Domingo, 3 de enero de 2010 | Hoy
FAN › UN CINEASTA ELIGE SU ESCENA DE PELíCULA FAVORITA: ANDRéS DI TELLA Y EL NIñO SALVAJE, DE TRUFFAUT
Por Andrés Di Tella
Anoche, con mi hijo Rocco, volví a ver El niño salvaje de François Truffaut. Se trata de una película que yo vi por primera vez cuando tenía doce años. La misma edad de mi hijo, la misma edad del niño en cuestión. En 1798, en la región de l’Aveyron, en el sur de Francia, unos cazadores descubrieron a un chico que había estado viviendo solo, durante años, en un bosque, como un animal. Las autoridades lo están por decretar retrasado mental y encerrar en un manicomio, pero un médico humanitario –el Dr. Jean Itard– decide tomarlo en guarda e intentar educarlo en su propia casa. A último momento, Truffaut optó por hacer él mismo el papel del médico, para no tener ningún intermediario entre el niño y él. Y la película tiene algo de registro documental de esa relación, entre un adulto y un niño, de cómo el primero, con idas y vueltas, va ganando la confianza del segundo y consigue establecer una trasmisión. La relación entre el niño salvaje y el Dr. Itard se encarna en la relación concreta entre Truffaut y el niño actor. Fue la primera vez que el director de Jules et Jim pasaba del otro lado de la cámara, por lo que da la sensación de que ambos, maestro y alumno, director y actor, están aprendiendo algo.
Y esta dimensión de la película cobró para mí un sentido particularmente conmovedor por la circunstancia en que la vimos: como uno de los primeros capítulos del cineclub estival que iniciamos hace unos días, donde intento mezclar mis viejos clásicos privados sentimentales con alguna que otra que le guste al pibe. Y, por supuesto, yo también estoy tratando de transmitir algo y –¿por qué no?– contrabandear algún tipo de enseñanza. Casualmente (o no), empezamos con Buenos muchachos de Martin Scorsese, otra clase de educación: “desde que recuerdo, siempre quise ser un gangster” (ésa es la vocación actual de mi hijo...). Casualmente (o no) este año Rocco estuvo preparando exámenes. Por eso, la educación del niño salvaje, con su tira y afloje, con sus premios y castigos, también resonó en nosotros de un modo muy particular. “Es emocionante cuando finalmente aprende a pedir la leche”, dijo Rocco.
Cuando vi la película por primera vez, vivía en Londres y, a esa edad, ya había tenido un primer roce con la mirada discriminatoria que se ensaña con el “diferente”. Por mi ascendencia hindú, yo era un fucking wog. (Traducción: negro de mierda.) Descubrí en aquel momento que el rostro bruñido por el sol del niño salvaje, ese otro por excelencia, no era muy diferente del mío.
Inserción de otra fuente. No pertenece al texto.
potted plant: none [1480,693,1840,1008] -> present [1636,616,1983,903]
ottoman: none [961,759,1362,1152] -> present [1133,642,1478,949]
Años después, supe que el niño actor era, de hecho, de origen gitano. Y ahora que lo vuelvo a ver, no puedo dejar de pensar, con emoción, que se parece un poco a Rocco.
La ascética narración de Truffaut en principio se circunscribe a exponer los distintos pasos de la instrucción del niño salvaje. Truffaut dice que pretendía hacer un relato “riguroso, lógico, científico, por lo tanto: poético”. Un lenguaje simple, con reminiscencias de cine mudo, y el severo blanco y negro de la fotografía de Néstor Almendros (sería la primera de ocho películas que haría junto al director), contribuyen al efecto de verosímil. El niño aprende, no sin pena, a usar zapatos, a tomar la sopa con cuchara, a caminar derecho, a usar el lenguaje. Como actor-instructor, Truffaut se limita a su función pedagógica, dando instrucciones y felicitando o reprobando a su pupilo (lo cual de alguna manera también se asemeja a su función de director).
El Dr. Itard llega a preguntarse si esta educación tiene algún sentido, si los sacrificios a los que ha sometido al niño valen la pena, si no hubiera sido más feliz en el bosque, viviendo su vida de animalito. Son la clase de preguntas que, en algún momento, todo “pedagogo” –y yo también– se tiene que hacer. El médico propone subir la apuesta. A riesgo de echar por la borda su método, quiere descubrir si el niño salvaje tiene conciencia. Le propone uno de sus simples ejercicios, de reconocimiento de palabras. El niño responde correctamente pero, esta vez, en lugar de premiarlo, el doctor lo castiga, encerrándolo en un ropero. El niño, que a esta altura confiaba plenamente en su maestro, se rebela y le muerde la mano. El Dr. Itard lo abraza emocionado: el niño salvaje conoce lo que es la justicia. La educación quizás valga la pena.